Чтобы обойти свое новое жилище Матвею потребовалось около получаса. Внутри дом оказался привлекательнее, чем снаружи. Просторные комнаты, деревянные полы, вполне современная мебель и даже отопление, которое при желании можно было включить. Хотя летом в этом не было нужды, наоборот толстые каменные стены дарили прохладу и ощущение защищенности. Пару раз он слышал какие-то шорохи, и даже задался вопросом: «Не водятся ли здесь крысы». Но по здравом размышлении, решил махнуть на это рукой.

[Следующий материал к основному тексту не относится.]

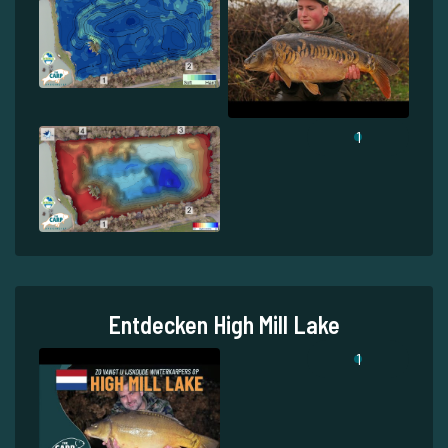
1
Entdecken High Mill Lake
1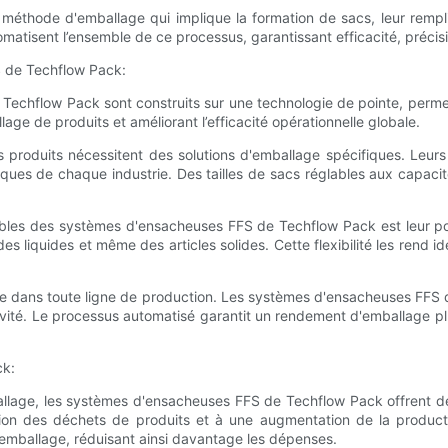
ne méthode d'emballage qui implique la formation de sacs, leur remp
tisent l’ensemble de ce processus, garantissant efficacité, précisio
S de Techflow Pack:
Techflow Pack sont construits sur une technologie de pointe, permet
age de produits et améliorant l’efficacité opérationnelle globale.
s produits nécessitent des solutions d'emballage spécifiques. Leu
iques de chaque industrie. Des tailles de sacs réglables aux capac
quables des systèmes d'ensacheuses FFS de Techflow Pack est leur p
quides et même des articles solides. Cette flexibilité les rend idéal
use dans toute ligne de production. Les systèmes d'ensacheuses FFS 
ctivité. Le processus automatisé garantit un rendement d'emballage 
ck:
llage, les systèmes d'ensacheuses FFS de Techflow Pack offrent des
on des déchets de produits et à une augmentation de la producti
'emballage, réduisant ainsi davantage les dépenses.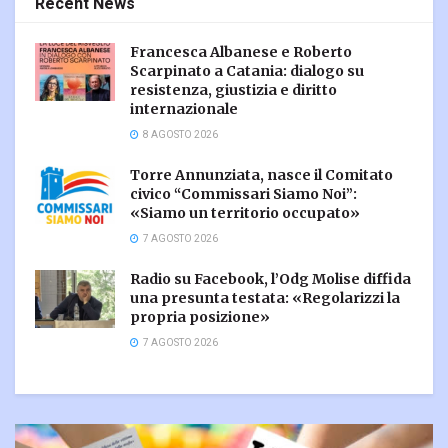
Recent News
Francesca Albanese e Roberto
Scarpinato a Catania: dialogo su
resistenza, giustizia e diritto
internazionale
8 AGOSTO 2026
Torre Annunziata, nasce il Comitato
civico “Commissari Siamo Noi”:
«Siamo un territorio occupato»
7 AGOSTO 2026
Radio su Facebook, l’Odg Molise diffida
una presunta testata: «Regolarizzi la
propria posizione»
7 AGOSTO 2026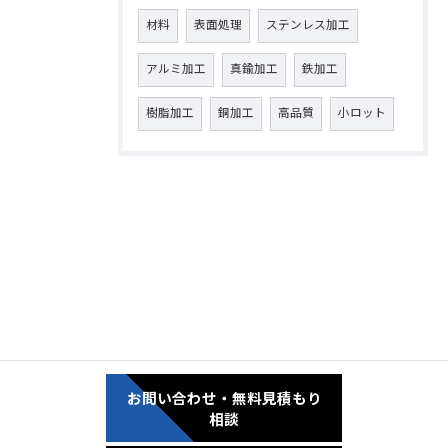
材料
表面処理
ステンレス加工
アルミ加工
真鍮加工
鉄加工
樹脂加工
銅加工
高品質
小ロット
お問い合わせ・無料見積もり
相談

Месяц рядом с крысами уж как-нибудь вытерпит.
Но больше всего его поразила гостиная. Заглянув в комнату, мужчина замер на пороге, а потом медленно подошел к окну и раздвинул створки. Да, дом был старым, а вот стеклопакеты стояли новые. Стеклянные двери выходили на террасу. Матвей вдохнул пахнущий свежестью воздух, посмотрел на спокойную, как зеркало, гладь озера и впервые за много месяцев почувствовал умиротворение, так и хотелось сесть в кресло и закрыть глаза.
– А может, все еще и наладится, – прошептал он, стараясь не думать о том, что случилось две недели назад. Целых две недели… А казалось только вчера.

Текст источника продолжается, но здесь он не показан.